List all lines of the data containing the word "none".

[[ Information supplied open ]]

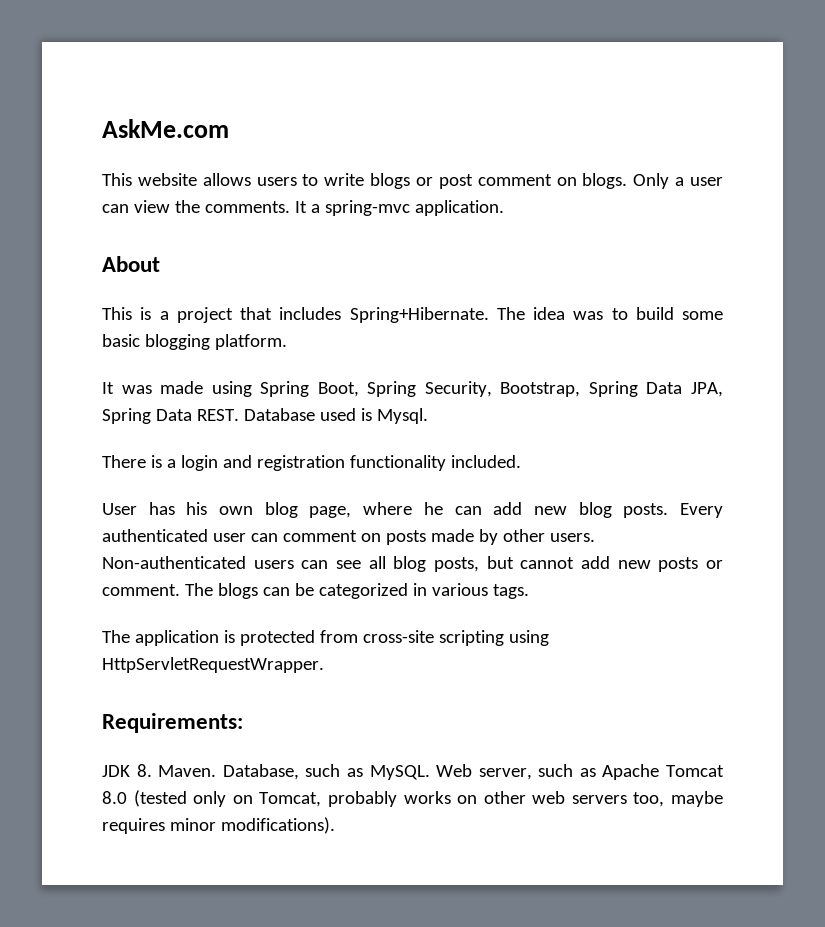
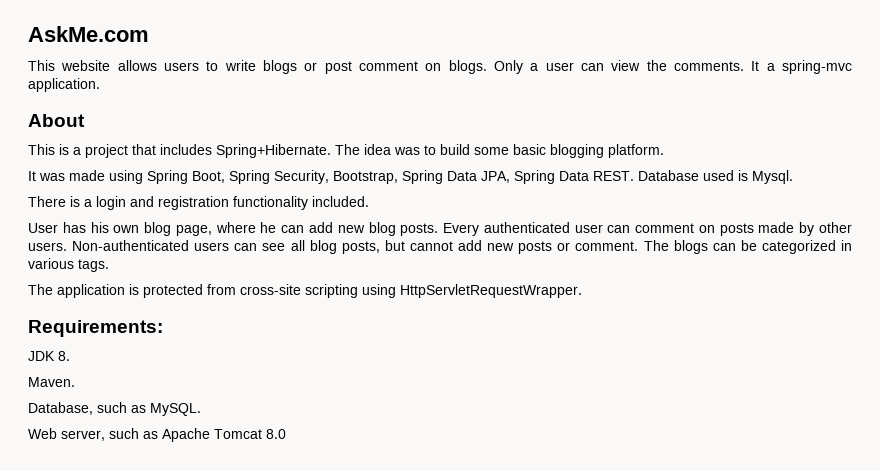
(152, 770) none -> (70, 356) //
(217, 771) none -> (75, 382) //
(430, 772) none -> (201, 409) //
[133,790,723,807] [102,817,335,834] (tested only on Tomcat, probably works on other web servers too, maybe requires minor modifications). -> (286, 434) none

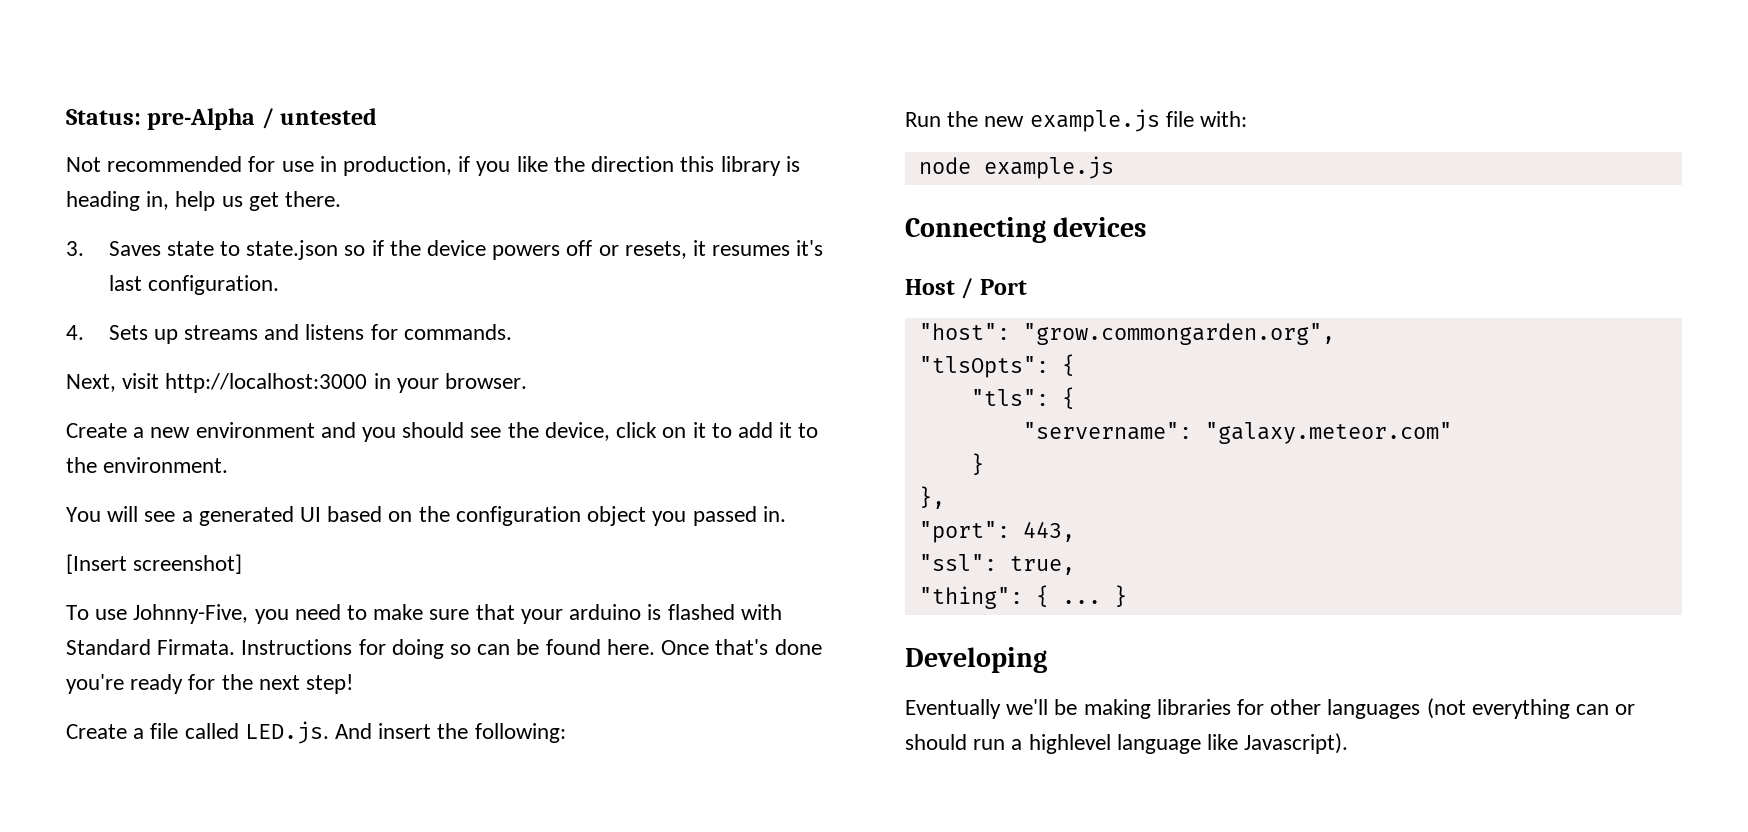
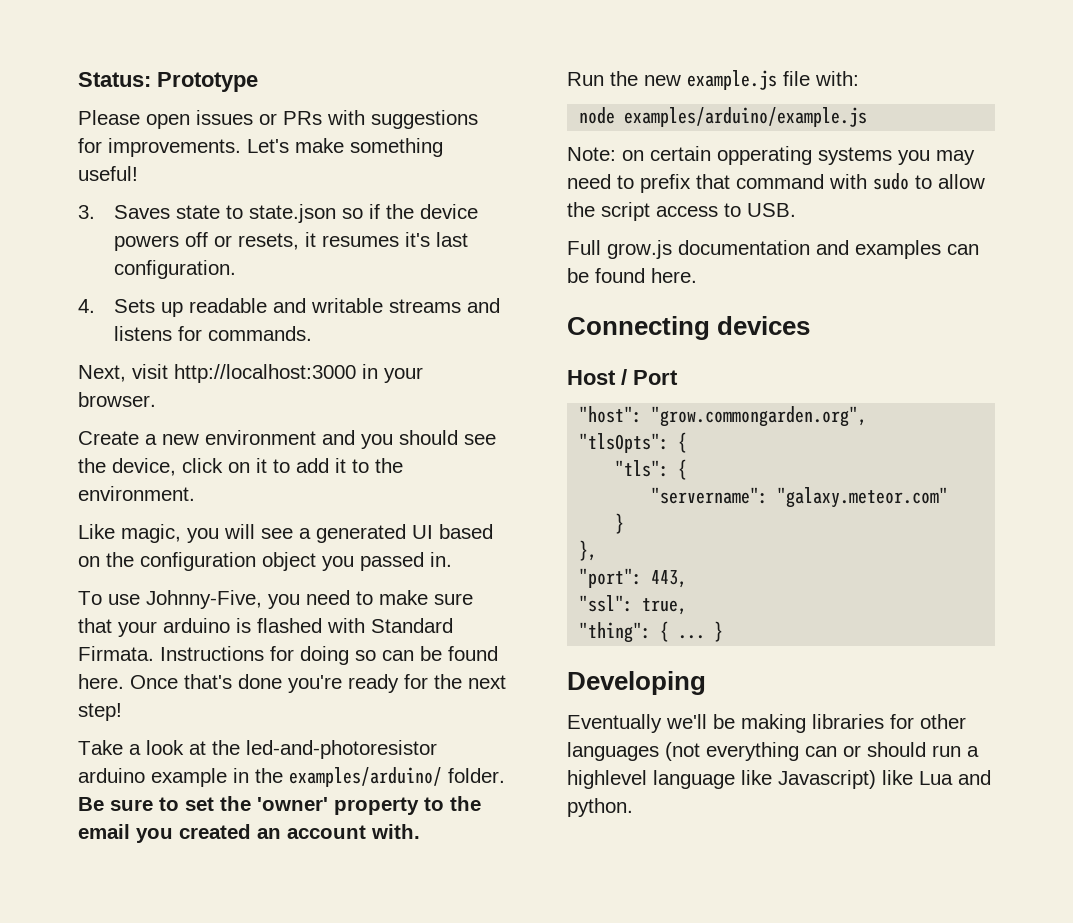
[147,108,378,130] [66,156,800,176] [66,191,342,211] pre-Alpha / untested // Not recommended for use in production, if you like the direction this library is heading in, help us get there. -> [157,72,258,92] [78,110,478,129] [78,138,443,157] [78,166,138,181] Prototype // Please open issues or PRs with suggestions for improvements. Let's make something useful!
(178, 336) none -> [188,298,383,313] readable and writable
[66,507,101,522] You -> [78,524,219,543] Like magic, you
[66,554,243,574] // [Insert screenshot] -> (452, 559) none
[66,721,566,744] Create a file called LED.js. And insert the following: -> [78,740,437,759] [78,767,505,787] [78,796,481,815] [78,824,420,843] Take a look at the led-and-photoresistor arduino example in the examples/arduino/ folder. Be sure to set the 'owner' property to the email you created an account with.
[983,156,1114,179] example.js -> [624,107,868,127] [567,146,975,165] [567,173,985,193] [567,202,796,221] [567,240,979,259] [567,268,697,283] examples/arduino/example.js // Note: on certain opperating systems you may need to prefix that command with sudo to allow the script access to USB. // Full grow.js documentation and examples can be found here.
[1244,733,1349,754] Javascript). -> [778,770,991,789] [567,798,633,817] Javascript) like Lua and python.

[[ Information supplied closed ]]

Answer:
(152, 770) none -> (70, 356) //
(217, 771) none -> (75, 382) //
(430, 772) none -> (201, 409) //
[133,790,723,807] [102,817,335,834] (tested only on Tomcat, probably works on other web servers too, maybe requires minor modifications). -> (286, 434) none
(178, 336) none -> [188,298,383,313] readable and writable
[66,554,243,574] // [Insert screenshot] -> (452, 559) none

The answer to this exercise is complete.